Да, интересно, что скажет Балмашев, когда узнает все эти красочные подробности. Может, лучше было рассказать сразу? Да нет, для первого знакомства получилось бы многовато. Это уж потом можно будет продолжать разговор, когда он «рассекретится». Если, конечно, с Дитмаром все сойдет благополучно.
ГЛАВА ПЯТАЯ
Зима шла к концу без особых происшествий. Советская выставка закрылась, «непримиримые» хотели было устроить под занавес какое-то шумное мероприятие с битьем стекол, но на них заранее цыкнули, — Перону сейчас не хватало только осложнений по линии МИДа.

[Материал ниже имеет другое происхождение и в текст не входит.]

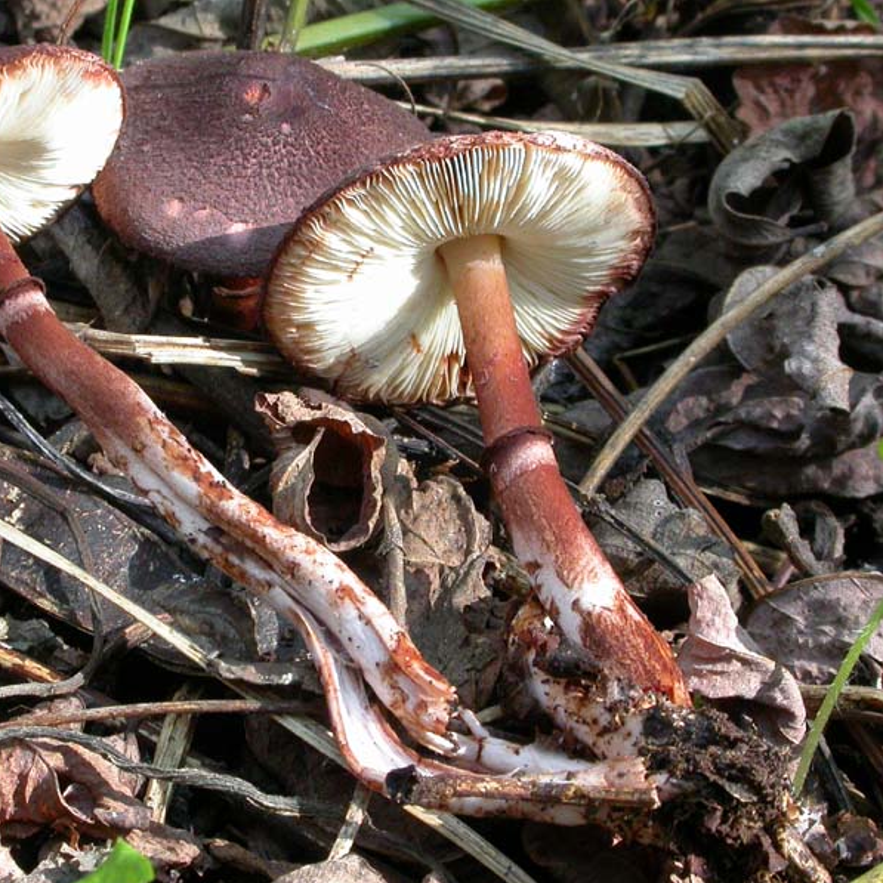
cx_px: 317
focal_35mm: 135
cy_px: 442
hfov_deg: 12.9
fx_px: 3896
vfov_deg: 12.9
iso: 200
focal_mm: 23.7
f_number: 9.7
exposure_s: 1/15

Жизнь русской колонии снова вошла в привычную колею.
В середине августа Полунин с Дуняшей поехали на ежегодный скаутский бал в «Обществе колонистов». Начало торжества омрачилось небольшим скандалом: во время выступления хора Кока Агеев решил тряхнуть стариной и пустился канканировать со своей очередной дамой, бойкой пронзительноглазой одесситкой по прозвищу Кобра, знаменитой тем, что была, по ее словам, любовницей трех генералов, двух немецких и одного румынского. Выходка Коки была тем более непристойной, что именно в этот момент в соседнем зале хор юных разведчиков проникновенно исполнял «Коль славен наш Господь в Сионе». Развратного старца вывели вместе с его Коброй, и скаутмайстер Лукин поклялся впредь не пускать его ни на одно мероприятие ОРЮР [60]. Если не считать этого, бал прошел как обычно: Дуняша отплясывала без отдыху, Полунин сидел за столиком в одиночестве, попивал крюшон и от нечего делать высматривал знакомых. К нему подсел некто Андрущенко, ядовитый молодой скептик, бывший воспитанник русского кадетского корпуса в Югославии, женатый на аргентинке и делающий карьеру в аргентинской журналистике.
— Как жизнь, Полунин? — спросил он, прищуренными глазами обводя танцующих.
— Как обычно. Ты с женой?
— Еще чего! Жены должны сидеть дома, штопать носки или вышивать.
— Тебе, я вижу, повезло, — не всякая согласится штопать носки, пока муж развлекается.